Legislation was introduced earlier this week that would increase Baltimore City’s minimum wage by an astounding 81 percent over the next four years.
“All we have heard from our elected officials and community leaders the past year – and rightly so — is how badly we need to address high unemployment among entry-level workers and our youth.” said Mike Henderson, president of Associated Builders and Contractors, Baltimore Metro. “This group will be one of the first casualties of such a dramatic leap in the minimum wage.”
Economists on both sides of the minimum-wage argument do agree on one thing: when the minimum wage exceeds more than 60 percent of the median wage in an area, the result is a net loss of jobs. In the case of Baltimore City, a $15 minimum wage ($31,000 annualized) would be 75 percent of the median wage ($41,819). “The job loss would be staggering,” said Henderson.

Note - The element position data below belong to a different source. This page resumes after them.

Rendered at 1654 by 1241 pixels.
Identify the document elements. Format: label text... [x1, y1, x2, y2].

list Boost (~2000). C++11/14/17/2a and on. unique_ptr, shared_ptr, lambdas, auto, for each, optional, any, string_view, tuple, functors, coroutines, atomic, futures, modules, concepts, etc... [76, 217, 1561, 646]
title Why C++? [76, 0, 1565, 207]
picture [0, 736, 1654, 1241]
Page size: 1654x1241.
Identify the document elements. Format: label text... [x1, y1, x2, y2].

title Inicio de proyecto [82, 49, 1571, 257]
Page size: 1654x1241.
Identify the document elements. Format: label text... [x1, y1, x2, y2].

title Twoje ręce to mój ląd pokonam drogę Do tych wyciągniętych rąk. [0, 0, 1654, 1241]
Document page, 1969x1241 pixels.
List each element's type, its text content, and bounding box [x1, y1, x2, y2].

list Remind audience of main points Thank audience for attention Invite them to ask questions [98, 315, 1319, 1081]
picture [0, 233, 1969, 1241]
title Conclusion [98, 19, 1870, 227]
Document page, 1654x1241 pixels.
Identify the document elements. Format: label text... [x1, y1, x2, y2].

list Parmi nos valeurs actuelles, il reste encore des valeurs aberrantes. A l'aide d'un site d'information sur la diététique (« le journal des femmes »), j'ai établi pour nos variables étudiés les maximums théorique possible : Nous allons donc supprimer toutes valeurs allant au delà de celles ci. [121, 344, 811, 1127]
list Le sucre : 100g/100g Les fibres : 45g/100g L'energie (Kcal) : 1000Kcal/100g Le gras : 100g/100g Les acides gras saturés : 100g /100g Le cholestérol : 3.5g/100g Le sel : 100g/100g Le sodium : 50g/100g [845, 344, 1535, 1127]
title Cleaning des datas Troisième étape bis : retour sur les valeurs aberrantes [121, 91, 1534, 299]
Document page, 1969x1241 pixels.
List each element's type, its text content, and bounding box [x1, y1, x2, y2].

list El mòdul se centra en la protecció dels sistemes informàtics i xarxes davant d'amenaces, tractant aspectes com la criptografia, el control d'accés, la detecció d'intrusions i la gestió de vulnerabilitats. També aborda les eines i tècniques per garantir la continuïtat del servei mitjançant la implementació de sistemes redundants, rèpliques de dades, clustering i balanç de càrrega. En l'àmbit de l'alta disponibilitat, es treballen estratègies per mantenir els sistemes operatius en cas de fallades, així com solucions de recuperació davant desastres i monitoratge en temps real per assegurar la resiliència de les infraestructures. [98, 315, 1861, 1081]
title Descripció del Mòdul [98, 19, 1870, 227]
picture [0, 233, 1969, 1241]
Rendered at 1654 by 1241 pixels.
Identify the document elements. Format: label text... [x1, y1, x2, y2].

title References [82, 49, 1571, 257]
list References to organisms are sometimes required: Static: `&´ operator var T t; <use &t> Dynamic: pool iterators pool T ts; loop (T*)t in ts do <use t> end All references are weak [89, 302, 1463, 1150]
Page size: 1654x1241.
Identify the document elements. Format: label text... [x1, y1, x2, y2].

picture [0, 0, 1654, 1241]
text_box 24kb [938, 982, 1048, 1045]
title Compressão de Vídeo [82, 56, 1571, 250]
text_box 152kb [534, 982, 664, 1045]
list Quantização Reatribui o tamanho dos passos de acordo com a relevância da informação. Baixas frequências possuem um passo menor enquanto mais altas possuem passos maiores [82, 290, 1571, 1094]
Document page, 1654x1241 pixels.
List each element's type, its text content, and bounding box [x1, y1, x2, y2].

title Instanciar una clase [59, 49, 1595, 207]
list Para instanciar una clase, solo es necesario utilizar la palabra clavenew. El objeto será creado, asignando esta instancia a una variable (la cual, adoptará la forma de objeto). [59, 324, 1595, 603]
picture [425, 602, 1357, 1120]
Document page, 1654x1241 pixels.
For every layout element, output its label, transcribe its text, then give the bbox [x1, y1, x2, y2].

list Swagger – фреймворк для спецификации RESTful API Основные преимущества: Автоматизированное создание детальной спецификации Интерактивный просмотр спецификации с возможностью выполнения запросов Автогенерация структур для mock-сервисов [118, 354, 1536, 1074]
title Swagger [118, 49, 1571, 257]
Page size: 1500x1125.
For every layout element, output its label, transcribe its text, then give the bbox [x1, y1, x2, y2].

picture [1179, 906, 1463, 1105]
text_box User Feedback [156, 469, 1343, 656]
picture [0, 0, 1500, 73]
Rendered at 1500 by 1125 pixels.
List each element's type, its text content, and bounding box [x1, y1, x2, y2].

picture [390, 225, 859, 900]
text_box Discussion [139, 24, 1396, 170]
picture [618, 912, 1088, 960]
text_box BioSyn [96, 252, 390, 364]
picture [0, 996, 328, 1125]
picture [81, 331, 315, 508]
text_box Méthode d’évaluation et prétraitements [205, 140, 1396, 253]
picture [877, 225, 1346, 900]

Henderson said the economically disadvantaged, those for whom minimum wage increases are intended to help, are the ones most harmed, particularly when the increases are this dramatic. “If wages rise by 81 percent, what do they think will happen to the cost of goods and services in the City?”
Increased prices of goods will negatively affect city residents that are dependent on public transportation. Those city residents better off financially will have the ability to escape to the suburbs will easily for goods and services to avoid the price hikes.
The increased minimum wage will greatly hurt teen unemployment, which is already sky high in Baltimore City. The Baltimore Sun reported in 2015 that 16 to 19 year olds in Baltimore have an unemployment rate of more than 40 percent. If a business must raise wages, they will be more likely to hire a seasoned, experienced worker, rather than a teenager with no job history.
Currently, the minimum wage in Baltimore is $8.25, a dollar more than the federal rate. Baltimore is hoping to follow other cities, like Seattle and New York that have approved a $15 minimum wage. Unlike those two cities, however, Baltimore’s dramatically smaller economy and labor force is not able to withstand increases of that magnitude. Further, the changes in those two other cities are too new to determine what, if any fall-out, it will cause to the economy.
“This issue needs to be studied,” said Henderson. “The wrong move could be catastrophic to a City still on the mend from the recession and the unrest from last spring.”